Aturan Tekanan Ban MotoGP 2025 Dinilai Tidak Adil
Acosta menyatakan bahwa beberapa pembalap mengalami masalah serupa dengan Vinales, namun tingkat keparahannya berbeda-beda. Hal ini menunjukkan inkonsistensi penerapan aturan.
Ia menekankan kesulitan pembalap dalam memprediksi suhu sepanjang balapan, termasuk pengaruh angin. Kondisi ini membuat pembalap sulit mengontrol tekanan ban secara konsisten.
Menurut Acosta, aturan yang kaku seperti ini berisiko menghilangkan potensi podium, bahkan kemenangan, bagi pembalap.
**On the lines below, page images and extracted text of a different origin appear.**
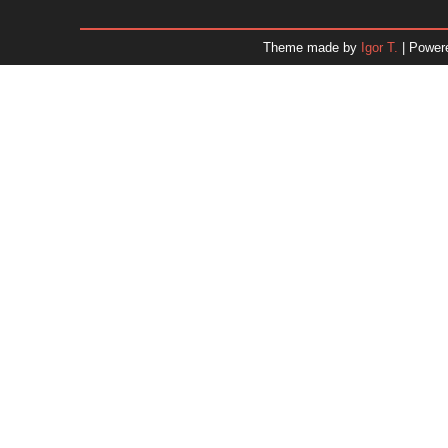
December 2025
November 2025
Theme made by
Igor T.
| Power
October 2025
September 2025
August 2025
July 2025
June 2025
May 2025
April 2025
March 2025
February 2025
January 2025
December 2024
November 2024
Dr. 
October 2024
September 2024
August 2024
July 2024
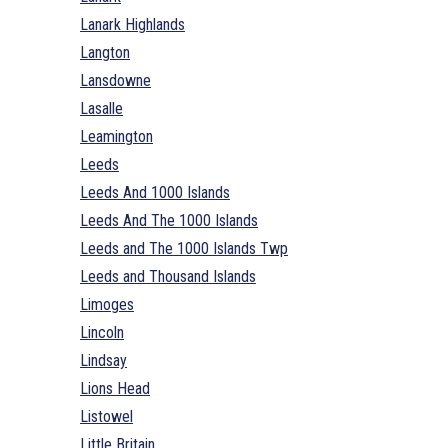
Lanark Highlands
Langton
Lansdowne
Lasalle
Leamington
Leeds
Leeds And 1000 Islands
Leeds And The 1000 Islands
Leeds and The 1000 Islands Twp
Leeds and Thousand Islands
Limoges
Lincoln
Lindsay
Lions Head
Listowel
Little Britain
Aturan perlu direvisi agar lebih fleksibel dan mempertimbangkan kondisi balapan yang dinamis.
Kasus Maverick Vinales di MotoGP Qatar
Vinales memulai balapan dari posisi keenam dan menunjukkan performa impresif, bersaing ketat dengan Marc Marquez untuk memperebutkan kemenangan.
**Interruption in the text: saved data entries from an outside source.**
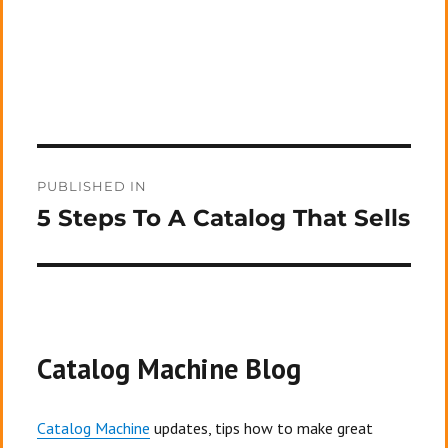
Post
PUBLISHED IN
navigation
5 Steps To A Catalog That Sells
Catalog Machine Blog
Catalog Machine
updates, tips how to make great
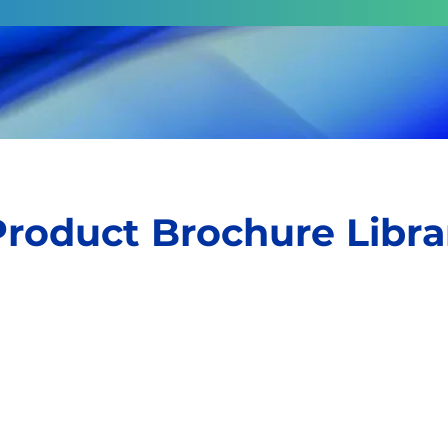
Product Brochure Libra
Ia berhasil finis kedua di belakang Marquez, namun penalti 16 detik karena tekanan ban di bawah minimum membuatnya turun ke posisi ke-14.
Kejadian ini menjadi contoh nyata betapa aturan tekanan ban minimum dapat merugikan pembalap yang tampil bagus, sekalipun mereka telah berjuang keras di lintasan.
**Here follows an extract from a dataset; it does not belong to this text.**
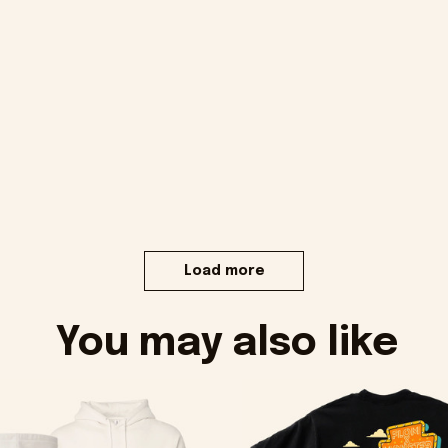
Load more
You may also like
Contoh Kasus Marc Marquez di MotoGP Thailand
Meskipun Marc Marquez menang di MotoGP Thailand 2025, ia juga menghadapi tantangan terkait tekanan ban. Marquez bahkan sengaja memperlambat laju motornya untuk menjaga tekanan ban.
Acosta mempertanyakan kewajaran membatalkan podium atau kemenangan karena masalah tekanan ban, terutama jika pembalap tersebut tampil dominan seperti Marquez di Buriram.
Ia memberikan skenario hipotetis di mana Vinales memenangkan balapan namun kemenangannya dibatalkan karena masalah tekanan ban. Situasi ini dianggap tidak masuk akal dan menunjukkan kelemahan aturan yang berlaku.
Acosta menekankan pentingnya peninjauan aturan tekanan ban. Aturan yang terlalu ketat dapat menghambat performa pembalap dan mengurangi daya saing balapan. Aturan yang lebih realistis dan fleksibel dibutuhkan untuk memastikan kejujuran dan sportifitas dalam balapan.
Dengan demikian, diperlukan peninjauan menyeluruh terhadap regulasi tekanan ban MotoGP 2025 agar lebih seimbang dan tidak merugikan pembalap yang telah menunjukkan performa terbaiknya di lintasan.
Semoga perubahan aturan ini dapat segera dilakukan agar persaingan di MotoGP 2025 lebih adil dan menarik bagi para pembalap dan penonton.